» **What this exercise asks**
A – Duplicate the part of the excerpt on Yi's breast cancer from "Yi’s husband sarcastically" down to "survive more than six months.".
B – Answer these questions from the excerpt on Yi's breast cancer:
(i) At which meeting, and in what year, did Bernard Fisher call for randomized and controlled trials?
(ii) What share of surgically treated patients did Yi's husband conjecture "passed away in six months"?
(iii) By the summer of which year was Yi praying for a full recovery?

Yi’s husband sarcastically contrasted the survivors with the dead. Those who passed away within six months after surgery, ironically, were from affluent families. Economically and culturally, they had the resources to fully conform to a hospital’s therapeutic solutions: they received radiation treatment and endured chemotherapy, yet rarely survived more than six months. On the contrary, those who lacked financial resources often deviated from the hospital’s course of treatment. In desperation, they often committed themselves to religion, folk therapy, traditional medicine, and natural treatments – which sometimes helped them survive more than six months.

It is not my purpose to measure the authenticity of Yi’s husband’s statement based on supposedly objective data. The data about breast cancer treatment became a locus of serious debates among American and European surgeons in the 1960s, and it was only at the 1970 meeting of the American College of Surgeons that a renowned surgeon, Bernard Fisher, called for more organized and definitive randomized and controlled trials to measure surgical outcomes. Although resistance was also obvious, Lerner assesses that Fisher’s remarks convinced many among his colleagues.98 Given the uncertainty of the “scientific” data of surgical treatment, Yi’s husband’s own portrayal of “patterns of post-mastectomy” defies a linear progress model based only upon five-year survival rates. Whereas elite discourse in the 1970s and 1980s depicted breast cancer as a surgically controllable malignant lump, the caregiver of a patient carefully captured the complicated process of post-operation. Yi’s husband cautiously conjectured that at least half of the patients who received surgical treatments (mostly Halsted’s radical mastectomy) “passed away in six months.” Even in a limited way, this observation can be contrasted with the ever-increasing survival rate during the 1970s and 80s. To Yi’s husband, blind conformity to the guidelines of the surgeon, biomedicine, and the hospital could not guarantee a full recovery.

The Search for an Alternative

Yi found solace in prayer. She testified, “I’ve experienced the enormous power of prayer. I have sincerely prayed for a month, then now, I reached a conviction that this radiation therapy would surely heal me.”99 By the summer of 1980, Yi was praying for a full recovery. However, as she felt her cancer advancing, she decided to offer a prayer that might better prepare her for approaching death. At this point, Yi wanted to go to the “Mountain Prayer House” (kidowŏn 기도원) to deepen her spiritual realization.

» **Data under study**
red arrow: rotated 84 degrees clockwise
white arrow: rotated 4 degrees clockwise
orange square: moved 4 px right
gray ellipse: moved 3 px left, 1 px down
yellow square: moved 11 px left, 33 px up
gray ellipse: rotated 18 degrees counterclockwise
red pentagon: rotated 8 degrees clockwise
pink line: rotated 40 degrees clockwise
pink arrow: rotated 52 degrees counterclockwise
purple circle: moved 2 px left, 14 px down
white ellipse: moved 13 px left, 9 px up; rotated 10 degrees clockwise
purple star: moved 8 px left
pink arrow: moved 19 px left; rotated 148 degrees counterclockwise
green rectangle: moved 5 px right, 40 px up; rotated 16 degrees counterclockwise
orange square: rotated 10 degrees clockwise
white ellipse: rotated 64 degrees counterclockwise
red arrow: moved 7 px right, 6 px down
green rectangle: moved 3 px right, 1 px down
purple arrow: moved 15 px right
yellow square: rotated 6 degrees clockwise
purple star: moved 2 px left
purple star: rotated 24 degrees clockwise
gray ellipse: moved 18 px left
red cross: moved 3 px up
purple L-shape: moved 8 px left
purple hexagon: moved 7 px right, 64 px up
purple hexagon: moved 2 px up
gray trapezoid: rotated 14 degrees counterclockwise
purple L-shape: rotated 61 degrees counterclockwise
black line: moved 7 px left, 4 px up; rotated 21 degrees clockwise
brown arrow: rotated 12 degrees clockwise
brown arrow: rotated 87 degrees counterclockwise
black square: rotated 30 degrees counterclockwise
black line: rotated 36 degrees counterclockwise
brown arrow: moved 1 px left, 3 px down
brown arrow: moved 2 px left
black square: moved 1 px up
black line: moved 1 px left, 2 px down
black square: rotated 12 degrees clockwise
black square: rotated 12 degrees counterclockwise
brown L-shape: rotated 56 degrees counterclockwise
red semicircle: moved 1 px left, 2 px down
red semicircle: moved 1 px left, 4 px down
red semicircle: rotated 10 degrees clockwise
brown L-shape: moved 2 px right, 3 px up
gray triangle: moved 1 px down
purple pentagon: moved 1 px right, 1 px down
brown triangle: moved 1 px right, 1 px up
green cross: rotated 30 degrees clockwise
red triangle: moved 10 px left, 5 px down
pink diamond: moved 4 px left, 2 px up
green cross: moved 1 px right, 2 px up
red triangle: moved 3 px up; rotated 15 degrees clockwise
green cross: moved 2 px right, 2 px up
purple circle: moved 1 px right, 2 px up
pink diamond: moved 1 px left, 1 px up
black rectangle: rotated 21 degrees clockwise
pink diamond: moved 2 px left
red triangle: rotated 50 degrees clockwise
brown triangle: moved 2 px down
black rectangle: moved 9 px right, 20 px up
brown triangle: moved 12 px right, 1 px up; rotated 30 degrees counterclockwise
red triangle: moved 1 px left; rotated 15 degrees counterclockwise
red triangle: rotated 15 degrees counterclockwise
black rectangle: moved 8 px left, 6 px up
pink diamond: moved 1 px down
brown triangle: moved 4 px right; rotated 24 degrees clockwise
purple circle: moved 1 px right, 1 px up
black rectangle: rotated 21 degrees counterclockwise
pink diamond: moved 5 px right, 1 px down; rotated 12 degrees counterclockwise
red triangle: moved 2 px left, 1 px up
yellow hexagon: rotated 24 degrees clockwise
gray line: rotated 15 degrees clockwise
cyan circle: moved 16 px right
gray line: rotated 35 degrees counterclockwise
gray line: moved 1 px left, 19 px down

» **Solutions in order**
A –
Yi’s husband sarcastically contrasted the survivors with the dead. Those who passed away within six months after surgery, ironically, were from affluent families. Economically and culturally, they had the resources to fully conform to a hospital’s therapeutic solutions: they received radiation treatment and endured chemotherapy, yet rarely survived more than six months. On the contrary, those who lacked financial resources often deviated from the hospital’s course of treatment. In desperation, they often committed themselves to religion, folk therapy, traditional medicine, and natural treatments – which sometimes helped them survive more than six months.

B –
(i) The 1970 meeting of the American College of Surgeons
(ii) At least half
(iii) 1980